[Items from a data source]

§

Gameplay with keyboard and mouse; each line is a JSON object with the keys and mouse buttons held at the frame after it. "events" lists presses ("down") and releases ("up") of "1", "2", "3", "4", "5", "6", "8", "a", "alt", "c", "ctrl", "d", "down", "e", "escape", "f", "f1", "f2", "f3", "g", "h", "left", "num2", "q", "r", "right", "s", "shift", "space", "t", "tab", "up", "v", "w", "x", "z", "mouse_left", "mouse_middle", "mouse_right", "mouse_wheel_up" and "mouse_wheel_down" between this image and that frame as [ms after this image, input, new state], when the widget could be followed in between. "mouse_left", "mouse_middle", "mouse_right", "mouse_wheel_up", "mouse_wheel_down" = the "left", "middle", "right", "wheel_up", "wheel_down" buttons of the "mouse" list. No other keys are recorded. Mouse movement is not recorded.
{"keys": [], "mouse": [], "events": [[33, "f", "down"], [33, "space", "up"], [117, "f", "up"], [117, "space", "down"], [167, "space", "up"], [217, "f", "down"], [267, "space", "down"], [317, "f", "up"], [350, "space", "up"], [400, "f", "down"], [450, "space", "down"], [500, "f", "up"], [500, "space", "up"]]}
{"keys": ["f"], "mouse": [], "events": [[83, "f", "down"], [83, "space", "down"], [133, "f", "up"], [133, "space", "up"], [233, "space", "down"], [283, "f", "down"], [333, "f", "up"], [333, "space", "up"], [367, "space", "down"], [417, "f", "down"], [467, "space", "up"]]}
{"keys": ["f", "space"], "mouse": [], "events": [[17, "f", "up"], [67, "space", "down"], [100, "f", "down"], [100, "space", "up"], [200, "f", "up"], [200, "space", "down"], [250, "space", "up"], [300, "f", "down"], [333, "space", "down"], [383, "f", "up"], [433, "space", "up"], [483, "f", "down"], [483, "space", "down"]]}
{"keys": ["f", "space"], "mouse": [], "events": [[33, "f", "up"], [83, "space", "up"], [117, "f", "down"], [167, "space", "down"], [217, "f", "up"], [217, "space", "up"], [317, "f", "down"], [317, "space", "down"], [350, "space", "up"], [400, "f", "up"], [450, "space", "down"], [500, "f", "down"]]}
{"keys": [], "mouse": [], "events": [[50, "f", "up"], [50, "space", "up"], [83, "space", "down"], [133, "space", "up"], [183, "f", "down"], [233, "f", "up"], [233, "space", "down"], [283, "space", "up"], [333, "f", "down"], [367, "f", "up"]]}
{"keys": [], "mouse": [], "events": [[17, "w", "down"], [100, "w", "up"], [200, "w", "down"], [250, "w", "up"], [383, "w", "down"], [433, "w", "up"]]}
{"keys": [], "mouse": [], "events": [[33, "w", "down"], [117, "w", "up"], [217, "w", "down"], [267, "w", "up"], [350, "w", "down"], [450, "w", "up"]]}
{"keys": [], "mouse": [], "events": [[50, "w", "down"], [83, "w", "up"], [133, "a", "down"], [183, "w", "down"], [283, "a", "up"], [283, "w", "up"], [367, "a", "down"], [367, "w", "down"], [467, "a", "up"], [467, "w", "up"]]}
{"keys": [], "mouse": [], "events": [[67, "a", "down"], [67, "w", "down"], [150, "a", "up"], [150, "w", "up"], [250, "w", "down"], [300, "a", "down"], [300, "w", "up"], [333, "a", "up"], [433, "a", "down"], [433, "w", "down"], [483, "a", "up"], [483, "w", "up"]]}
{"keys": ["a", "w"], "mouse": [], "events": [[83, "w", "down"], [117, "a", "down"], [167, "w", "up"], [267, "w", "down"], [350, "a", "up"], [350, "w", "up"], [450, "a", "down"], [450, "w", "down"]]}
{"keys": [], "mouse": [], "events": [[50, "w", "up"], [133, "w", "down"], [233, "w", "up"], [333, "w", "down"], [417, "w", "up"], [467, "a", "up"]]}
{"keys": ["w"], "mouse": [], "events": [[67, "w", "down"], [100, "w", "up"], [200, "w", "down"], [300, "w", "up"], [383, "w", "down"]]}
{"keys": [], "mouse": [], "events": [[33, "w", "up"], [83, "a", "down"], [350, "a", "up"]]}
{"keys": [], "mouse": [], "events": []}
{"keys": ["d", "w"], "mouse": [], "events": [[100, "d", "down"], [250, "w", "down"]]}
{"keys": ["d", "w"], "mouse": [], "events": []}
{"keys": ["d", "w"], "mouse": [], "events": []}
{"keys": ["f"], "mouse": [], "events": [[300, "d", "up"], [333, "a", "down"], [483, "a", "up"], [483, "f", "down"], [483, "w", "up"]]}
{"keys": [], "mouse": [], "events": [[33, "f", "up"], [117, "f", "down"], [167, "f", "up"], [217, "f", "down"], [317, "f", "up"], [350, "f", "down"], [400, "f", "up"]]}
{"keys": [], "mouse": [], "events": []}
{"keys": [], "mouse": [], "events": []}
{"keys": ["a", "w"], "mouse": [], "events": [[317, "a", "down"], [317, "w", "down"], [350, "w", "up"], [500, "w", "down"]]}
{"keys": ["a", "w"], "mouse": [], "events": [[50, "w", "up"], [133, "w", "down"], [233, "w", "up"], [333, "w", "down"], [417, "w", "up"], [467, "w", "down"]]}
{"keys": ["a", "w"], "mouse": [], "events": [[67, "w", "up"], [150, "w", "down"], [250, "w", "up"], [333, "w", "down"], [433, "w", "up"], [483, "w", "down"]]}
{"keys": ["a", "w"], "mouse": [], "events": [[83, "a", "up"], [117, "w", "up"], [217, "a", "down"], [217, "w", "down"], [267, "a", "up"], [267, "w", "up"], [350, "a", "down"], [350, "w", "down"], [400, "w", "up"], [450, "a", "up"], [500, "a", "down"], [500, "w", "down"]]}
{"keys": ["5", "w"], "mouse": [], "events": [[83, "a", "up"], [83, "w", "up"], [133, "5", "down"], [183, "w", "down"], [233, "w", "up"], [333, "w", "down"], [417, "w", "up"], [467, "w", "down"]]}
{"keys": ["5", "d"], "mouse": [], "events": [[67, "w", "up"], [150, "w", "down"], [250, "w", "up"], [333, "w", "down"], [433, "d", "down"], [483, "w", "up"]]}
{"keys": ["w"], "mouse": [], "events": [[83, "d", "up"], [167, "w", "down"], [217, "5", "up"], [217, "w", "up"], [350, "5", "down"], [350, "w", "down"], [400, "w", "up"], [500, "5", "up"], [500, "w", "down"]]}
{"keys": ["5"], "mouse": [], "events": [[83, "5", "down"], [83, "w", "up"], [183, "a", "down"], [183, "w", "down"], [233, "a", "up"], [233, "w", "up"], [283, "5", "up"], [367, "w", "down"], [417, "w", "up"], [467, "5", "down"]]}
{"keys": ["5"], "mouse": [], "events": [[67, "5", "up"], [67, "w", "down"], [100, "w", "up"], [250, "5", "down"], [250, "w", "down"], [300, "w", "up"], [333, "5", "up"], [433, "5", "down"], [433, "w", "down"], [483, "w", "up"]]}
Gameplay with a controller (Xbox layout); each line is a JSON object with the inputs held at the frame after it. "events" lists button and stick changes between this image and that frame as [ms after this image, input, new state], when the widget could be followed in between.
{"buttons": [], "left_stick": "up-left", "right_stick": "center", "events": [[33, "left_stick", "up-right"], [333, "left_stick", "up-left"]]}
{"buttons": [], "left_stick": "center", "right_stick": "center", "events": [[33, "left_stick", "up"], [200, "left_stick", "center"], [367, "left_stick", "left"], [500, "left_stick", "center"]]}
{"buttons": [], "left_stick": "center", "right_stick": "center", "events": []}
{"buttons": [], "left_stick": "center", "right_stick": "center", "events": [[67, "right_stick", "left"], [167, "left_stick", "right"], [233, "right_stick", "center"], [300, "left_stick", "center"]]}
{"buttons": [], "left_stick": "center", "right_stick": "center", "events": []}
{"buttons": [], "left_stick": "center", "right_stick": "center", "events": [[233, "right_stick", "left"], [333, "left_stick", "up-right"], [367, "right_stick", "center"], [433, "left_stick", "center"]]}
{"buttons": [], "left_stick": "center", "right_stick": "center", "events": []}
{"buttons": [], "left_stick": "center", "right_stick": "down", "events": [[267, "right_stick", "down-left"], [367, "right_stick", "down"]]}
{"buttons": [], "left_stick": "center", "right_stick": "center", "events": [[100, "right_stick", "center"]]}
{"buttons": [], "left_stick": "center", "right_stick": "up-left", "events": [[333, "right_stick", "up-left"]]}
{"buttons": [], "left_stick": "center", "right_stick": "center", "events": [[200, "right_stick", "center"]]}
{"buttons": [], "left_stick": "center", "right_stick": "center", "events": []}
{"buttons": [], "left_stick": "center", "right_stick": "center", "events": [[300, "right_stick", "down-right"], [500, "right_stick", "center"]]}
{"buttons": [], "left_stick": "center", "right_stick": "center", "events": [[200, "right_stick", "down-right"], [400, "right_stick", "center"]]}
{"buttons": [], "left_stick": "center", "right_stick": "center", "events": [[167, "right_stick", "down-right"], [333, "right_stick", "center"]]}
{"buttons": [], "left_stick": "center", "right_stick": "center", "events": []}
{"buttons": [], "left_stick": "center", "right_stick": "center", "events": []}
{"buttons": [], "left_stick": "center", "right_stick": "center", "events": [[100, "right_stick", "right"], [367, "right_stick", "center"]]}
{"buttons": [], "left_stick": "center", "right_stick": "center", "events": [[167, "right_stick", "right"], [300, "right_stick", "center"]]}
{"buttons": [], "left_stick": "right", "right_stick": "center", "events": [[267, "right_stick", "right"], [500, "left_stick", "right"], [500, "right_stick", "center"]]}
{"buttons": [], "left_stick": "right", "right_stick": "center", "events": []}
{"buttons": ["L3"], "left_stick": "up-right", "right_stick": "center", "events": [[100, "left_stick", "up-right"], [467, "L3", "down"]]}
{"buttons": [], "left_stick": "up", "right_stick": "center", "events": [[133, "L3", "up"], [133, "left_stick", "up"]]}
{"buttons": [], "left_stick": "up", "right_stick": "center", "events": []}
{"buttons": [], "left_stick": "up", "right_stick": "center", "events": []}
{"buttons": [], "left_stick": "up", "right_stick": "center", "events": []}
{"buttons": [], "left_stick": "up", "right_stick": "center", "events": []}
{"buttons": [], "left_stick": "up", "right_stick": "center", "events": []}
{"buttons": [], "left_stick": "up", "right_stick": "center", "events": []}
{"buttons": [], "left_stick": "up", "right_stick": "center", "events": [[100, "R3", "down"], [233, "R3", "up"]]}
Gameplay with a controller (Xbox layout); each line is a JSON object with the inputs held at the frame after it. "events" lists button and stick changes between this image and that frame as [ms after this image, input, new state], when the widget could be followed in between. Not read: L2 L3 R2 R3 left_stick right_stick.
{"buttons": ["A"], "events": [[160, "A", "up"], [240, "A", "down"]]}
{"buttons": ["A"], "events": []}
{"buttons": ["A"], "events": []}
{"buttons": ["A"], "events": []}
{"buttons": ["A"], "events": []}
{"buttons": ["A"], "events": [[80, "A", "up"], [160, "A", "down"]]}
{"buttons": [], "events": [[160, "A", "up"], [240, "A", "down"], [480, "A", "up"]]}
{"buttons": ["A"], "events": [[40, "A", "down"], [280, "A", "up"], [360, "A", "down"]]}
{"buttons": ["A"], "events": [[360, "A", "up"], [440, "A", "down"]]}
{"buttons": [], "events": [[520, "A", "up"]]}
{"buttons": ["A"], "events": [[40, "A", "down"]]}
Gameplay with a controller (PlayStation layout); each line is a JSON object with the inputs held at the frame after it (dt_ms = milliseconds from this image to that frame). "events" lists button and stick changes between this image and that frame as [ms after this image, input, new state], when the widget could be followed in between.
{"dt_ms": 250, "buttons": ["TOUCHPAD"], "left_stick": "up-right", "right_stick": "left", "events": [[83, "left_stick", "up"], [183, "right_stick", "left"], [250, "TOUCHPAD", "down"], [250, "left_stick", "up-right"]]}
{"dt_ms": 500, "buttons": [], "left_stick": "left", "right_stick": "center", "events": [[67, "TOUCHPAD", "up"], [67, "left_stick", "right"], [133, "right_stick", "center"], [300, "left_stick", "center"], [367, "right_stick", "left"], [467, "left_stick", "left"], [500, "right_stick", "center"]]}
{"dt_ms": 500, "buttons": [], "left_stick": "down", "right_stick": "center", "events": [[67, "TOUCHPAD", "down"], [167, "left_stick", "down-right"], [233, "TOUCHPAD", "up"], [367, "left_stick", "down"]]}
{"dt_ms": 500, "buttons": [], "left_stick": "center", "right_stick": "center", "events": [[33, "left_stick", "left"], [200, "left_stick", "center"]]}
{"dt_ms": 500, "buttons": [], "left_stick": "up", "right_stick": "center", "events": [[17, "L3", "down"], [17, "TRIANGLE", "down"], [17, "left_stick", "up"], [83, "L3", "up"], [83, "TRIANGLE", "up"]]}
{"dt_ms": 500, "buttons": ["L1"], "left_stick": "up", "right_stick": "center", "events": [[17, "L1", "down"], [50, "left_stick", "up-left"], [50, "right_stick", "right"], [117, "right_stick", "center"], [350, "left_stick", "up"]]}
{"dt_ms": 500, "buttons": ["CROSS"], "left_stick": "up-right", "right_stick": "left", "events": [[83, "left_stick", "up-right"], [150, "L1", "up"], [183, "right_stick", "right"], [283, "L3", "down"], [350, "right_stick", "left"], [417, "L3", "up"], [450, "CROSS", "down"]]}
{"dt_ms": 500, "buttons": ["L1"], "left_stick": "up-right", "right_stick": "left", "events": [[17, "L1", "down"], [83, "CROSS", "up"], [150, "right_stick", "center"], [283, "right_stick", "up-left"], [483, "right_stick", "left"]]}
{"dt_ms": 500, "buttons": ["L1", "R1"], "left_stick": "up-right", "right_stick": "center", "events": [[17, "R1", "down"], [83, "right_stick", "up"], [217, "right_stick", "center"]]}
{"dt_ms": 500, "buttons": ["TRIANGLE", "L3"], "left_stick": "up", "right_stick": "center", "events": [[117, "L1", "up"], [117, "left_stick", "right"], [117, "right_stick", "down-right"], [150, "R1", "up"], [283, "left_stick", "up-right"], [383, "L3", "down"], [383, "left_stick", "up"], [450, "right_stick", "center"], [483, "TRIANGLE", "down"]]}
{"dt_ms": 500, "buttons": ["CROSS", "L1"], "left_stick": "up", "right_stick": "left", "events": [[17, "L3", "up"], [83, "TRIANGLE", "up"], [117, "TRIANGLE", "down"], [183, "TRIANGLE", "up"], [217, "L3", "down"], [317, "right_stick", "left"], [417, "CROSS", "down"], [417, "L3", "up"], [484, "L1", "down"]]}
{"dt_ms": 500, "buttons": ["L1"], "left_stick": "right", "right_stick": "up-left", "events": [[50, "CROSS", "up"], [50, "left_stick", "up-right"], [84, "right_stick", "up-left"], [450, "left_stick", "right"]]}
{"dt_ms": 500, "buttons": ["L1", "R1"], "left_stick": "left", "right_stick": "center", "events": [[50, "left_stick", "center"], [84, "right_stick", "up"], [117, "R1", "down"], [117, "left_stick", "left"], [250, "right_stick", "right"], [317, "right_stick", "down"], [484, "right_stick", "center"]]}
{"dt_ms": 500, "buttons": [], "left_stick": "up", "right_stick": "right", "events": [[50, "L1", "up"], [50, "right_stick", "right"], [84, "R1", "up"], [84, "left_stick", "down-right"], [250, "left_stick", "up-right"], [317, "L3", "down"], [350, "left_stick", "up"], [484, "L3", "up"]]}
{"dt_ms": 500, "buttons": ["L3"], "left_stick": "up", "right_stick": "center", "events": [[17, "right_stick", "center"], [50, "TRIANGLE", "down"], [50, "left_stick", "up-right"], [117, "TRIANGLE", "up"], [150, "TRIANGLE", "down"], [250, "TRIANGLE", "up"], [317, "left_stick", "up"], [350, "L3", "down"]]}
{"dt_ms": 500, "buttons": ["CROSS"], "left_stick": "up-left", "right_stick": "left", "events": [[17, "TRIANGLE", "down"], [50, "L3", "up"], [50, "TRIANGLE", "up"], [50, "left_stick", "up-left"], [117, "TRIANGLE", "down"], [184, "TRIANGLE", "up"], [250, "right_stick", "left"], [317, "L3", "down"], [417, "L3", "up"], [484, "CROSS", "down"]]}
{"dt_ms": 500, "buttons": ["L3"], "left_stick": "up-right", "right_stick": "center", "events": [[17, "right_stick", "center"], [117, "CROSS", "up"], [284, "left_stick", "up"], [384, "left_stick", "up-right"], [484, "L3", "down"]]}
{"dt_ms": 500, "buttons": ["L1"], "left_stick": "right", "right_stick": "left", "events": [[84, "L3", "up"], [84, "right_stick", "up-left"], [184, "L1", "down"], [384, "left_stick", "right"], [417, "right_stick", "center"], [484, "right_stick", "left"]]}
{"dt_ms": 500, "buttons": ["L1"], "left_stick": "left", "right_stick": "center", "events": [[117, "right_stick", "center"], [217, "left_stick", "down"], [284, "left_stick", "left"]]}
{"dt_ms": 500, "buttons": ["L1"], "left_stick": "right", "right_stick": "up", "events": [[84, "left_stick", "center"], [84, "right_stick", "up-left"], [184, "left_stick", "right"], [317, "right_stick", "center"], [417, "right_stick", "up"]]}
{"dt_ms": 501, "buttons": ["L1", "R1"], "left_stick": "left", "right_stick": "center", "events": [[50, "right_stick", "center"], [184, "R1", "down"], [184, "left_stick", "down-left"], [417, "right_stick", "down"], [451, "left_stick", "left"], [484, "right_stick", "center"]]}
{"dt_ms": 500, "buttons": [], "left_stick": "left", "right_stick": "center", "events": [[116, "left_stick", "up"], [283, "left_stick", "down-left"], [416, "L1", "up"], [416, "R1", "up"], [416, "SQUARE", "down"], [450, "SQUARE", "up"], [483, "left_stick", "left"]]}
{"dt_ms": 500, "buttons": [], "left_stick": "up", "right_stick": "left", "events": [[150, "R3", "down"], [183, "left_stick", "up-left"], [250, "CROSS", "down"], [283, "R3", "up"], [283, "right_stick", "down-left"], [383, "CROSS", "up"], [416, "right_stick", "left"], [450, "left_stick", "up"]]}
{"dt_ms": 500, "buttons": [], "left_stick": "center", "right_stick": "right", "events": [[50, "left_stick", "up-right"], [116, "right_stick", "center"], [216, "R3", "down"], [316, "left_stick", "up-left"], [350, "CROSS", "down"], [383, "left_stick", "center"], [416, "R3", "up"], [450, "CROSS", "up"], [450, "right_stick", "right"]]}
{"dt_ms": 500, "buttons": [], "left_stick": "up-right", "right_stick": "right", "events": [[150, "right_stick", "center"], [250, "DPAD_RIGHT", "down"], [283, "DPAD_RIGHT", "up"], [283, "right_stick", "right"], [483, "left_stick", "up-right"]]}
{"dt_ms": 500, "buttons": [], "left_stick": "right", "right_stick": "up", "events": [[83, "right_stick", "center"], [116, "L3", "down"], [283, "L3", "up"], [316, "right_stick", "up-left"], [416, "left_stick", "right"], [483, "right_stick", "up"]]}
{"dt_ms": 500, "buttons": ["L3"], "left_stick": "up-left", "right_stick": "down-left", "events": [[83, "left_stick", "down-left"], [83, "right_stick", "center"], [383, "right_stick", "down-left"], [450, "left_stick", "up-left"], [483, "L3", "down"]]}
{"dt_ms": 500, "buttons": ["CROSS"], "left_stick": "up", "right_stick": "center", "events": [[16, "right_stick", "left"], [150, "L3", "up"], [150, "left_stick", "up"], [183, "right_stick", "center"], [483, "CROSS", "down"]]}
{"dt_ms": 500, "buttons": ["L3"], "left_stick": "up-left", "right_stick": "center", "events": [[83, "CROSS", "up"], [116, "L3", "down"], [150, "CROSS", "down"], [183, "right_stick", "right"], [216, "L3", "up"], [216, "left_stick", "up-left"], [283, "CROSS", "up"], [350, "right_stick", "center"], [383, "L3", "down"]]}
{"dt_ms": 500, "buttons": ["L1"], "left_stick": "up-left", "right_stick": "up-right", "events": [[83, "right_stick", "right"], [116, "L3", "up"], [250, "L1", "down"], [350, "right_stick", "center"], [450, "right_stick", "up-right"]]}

§

WHAT YOU ARE ASKED TO DO.
Look over the records above and copy each line that includes the string "TOUCHPAD".

SOLVED PROBLEM.
{"dt_ms": 250, "buttons": ["TOUCHPAD"], "left_stick": "up-right", "right_stick": "left", "events": [[83, "left_stick", "up"], [183, "right_stick", "left"], [250, "TOUCHPAD", "down"], [250, "left_stick", "up-right"]]}
{"dt_ms": 500, "buttons": [], "left_stick": "left", "right_stick": "center", "events": [[67, "TOUCHPAD", "up"], [67, "left_stick", "right"], [133, "right_stick", "center"], [300, "left_stick", "center"], [367, "right_stick", "left"], [467, "left_stick", "left"], [500, "right_stick", "center"]]}
{"dt_ms": 500, "buttons": [], "left_stick": "down", "right_stick": "center", "events": [[67, "TOUCHPAD", "down"], [167, "left_stick", "down-right"], [233, "TOUCHPAD", "up"], [367, "left_stick", "down"]]}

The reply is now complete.